Type the name and email address you wish to appear in the email's From field in the From text box. The correct format is "Display Name" <mailbox@domain.com>

Type the text for the email's Subject field in the Subject text box.

Type the body of the email in the large text box. The email is sent as plain text unless the body includes the <html> tag. If sending email as HTML, you must include the complete HTML document starting with <html> and ending with </html>. If the body is too long to fit in the text box, type a path to a file like this:

file:C:\path\filename.ext

The path can contain environment variables like %SystemRoot%. Do not use quotes for long filenames and do not include any other text. The Password Policy Enforcer Mailer will read the email body from the specified file.

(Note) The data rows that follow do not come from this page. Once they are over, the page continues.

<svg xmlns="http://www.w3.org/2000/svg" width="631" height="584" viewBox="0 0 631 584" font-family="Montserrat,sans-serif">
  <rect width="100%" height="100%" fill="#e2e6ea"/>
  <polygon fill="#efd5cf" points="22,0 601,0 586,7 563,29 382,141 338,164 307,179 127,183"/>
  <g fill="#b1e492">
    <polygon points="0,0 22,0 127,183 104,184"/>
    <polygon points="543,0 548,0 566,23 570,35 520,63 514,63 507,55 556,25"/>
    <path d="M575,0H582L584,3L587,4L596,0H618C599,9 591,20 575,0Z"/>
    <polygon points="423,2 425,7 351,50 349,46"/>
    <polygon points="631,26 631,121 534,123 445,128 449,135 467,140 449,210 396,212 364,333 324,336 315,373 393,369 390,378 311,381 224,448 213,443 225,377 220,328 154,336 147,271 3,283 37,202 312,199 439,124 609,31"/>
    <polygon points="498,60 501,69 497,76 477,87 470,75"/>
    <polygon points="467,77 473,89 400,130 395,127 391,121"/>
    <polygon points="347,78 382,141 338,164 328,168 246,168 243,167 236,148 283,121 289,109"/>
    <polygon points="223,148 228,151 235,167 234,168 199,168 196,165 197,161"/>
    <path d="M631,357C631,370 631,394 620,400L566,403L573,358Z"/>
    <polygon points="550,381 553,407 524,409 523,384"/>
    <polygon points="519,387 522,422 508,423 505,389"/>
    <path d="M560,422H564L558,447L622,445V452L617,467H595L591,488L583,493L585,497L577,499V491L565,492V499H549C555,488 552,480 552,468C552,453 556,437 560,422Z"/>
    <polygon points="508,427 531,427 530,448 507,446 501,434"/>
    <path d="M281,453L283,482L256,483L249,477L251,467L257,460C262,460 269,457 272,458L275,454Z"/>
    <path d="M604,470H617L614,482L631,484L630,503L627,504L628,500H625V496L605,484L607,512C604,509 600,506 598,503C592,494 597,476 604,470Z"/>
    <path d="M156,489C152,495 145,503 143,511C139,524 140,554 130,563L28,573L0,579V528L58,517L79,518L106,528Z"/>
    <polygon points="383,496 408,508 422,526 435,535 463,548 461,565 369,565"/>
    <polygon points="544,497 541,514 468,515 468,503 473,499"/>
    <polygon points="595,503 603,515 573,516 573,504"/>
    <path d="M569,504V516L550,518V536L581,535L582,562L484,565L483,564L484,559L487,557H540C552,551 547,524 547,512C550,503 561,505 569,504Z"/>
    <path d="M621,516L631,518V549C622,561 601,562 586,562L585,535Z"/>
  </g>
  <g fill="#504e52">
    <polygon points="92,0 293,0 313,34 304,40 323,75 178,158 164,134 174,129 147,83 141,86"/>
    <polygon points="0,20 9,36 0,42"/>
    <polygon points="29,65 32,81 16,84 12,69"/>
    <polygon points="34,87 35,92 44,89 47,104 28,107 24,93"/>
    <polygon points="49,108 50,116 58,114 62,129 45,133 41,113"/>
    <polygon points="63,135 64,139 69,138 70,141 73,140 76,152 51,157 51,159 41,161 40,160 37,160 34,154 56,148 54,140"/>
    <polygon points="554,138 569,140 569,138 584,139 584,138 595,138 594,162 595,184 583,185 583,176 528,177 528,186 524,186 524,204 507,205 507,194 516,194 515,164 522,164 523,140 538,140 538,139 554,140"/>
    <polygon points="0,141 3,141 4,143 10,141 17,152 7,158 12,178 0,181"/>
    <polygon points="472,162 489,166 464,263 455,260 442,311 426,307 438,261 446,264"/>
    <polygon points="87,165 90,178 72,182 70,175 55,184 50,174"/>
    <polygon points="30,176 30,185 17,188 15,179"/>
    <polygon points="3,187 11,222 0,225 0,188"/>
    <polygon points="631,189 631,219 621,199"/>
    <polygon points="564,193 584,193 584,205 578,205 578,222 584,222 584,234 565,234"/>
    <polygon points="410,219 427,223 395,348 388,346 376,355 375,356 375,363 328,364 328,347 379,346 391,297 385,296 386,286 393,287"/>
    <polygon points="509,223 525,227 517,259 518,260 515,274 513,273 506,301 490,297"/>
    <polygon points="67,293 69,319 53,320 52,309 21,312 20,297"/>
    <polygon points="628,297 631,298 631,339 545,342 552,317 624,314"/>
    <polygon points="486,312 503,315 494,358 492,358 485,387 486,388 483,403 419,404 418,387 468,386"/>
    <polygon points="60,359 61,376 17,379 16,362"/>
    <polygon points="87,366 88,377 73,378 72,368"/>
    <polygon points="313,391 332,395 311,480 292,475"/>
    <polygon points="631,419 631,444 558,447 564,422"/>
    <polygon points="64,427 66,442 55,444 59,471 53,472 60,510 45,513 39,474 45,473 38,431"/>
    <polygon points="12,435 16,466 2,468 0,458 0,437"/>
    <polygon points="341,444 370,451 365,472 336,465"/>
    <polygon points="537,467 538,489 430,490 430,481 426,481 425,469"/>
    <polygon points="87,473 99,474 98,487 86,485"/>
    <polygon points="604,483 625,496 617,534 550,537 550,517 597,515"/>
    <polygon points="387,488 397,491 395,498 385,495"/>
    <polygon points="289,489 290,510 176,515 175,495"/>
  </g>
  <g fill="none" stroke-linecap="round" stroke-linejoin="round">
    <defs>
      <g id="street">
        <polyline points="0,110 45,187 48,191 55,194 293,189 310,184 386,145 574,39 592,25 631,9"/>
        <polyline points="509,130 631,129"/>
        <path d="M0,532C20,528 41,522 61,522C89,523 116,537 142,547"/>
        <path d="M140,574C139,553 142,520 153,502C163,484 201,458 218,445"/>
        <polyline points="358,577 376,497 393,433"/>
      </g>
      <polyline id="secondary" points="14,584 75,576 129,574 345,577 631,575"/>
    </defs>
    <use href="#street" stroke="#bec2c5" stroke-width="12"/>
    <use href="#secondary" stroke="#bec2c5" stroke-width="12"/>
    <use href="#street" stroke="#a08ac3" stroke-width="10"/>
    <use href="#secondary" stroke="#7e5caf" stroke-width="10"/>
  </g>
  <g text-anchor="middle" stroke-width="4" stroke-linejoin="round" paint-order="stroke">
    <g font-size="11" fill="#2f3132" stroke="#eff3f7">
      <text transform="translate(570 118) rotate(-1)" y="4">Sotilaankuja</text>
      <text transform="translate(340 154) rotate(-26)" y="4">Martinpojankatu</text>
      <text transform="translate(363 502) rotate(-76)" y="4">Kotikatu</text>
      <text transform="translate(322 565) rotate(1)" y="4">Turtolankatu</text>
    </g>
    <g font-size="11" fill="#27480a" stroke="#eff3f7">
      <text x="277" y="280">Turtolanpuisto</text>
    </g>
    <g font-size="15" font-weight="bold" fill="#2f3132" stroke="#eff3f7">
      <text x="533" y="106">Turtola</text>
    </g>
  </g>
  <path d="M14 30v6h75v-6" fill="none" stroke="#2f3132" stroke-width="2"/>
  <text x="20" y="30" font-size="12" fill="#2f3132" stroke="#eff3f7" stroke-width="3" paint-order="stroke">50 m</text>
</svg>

The email's subject and body can contain various macros. Use these macros to personalize the email.

MacroReplaced with
[LOGON_NAME]User's logon name
[FIRST_NAME]User's first name
[LAST_NAME]User's last name
[DAYS_TO_EXPIRY]Days until password expires
[EXPIRY_DATE]Expiry date in short format
[EXPIRY_DATE_LONG]Expiry date in long format
[EXPIRY_DAY]Expiry day (1 to 31)
[EXPIRY_DAY_NAME]Expiry day (Monday, Tuesday, ...)
[EXPIRY_MONTH]Expiry month (1 to 12)
[EXPIRY_MONTH_NAME]Expiry month (January, February, ...)
[EXPIRY_YEAR]Expiry year (2021, 2022, ...)

Set up SMTP

Opens the Notification settings. See the Configuration Console topic for additional details.

Age (Min) Rule

The Minimum Age rule stops users from quickly cycling through a series of passwords in order to evade the History and Similarity rules. This rule can only be enforced by domain policies.

Minimum age rule

Select the Age (Min) check box to enable the Minimum Age rule.

Select the number of days before a user can change their password.

NOTE: The Minimum Age rule is unique because users cannot comply with it by choosing a different password; they must wait until the required number of days has elapsed. The Password Policy Client consequently handles rejections by this rule differently to other rules. Rather than displaying the usual message components, the Password Policy Client only displays the Minimum Age rule's Reason insert. See Password Policy Client topic for additional information. The Rejection Reason template, macros, and inserts from other rules are not displayed when a password change is denied by the Minimum Age rule.

The Minimum Age rule is not enforced during policy testing, but the test log does show the user's password age. A log entry is also added if the Minimum Age rule would have rejected the password change.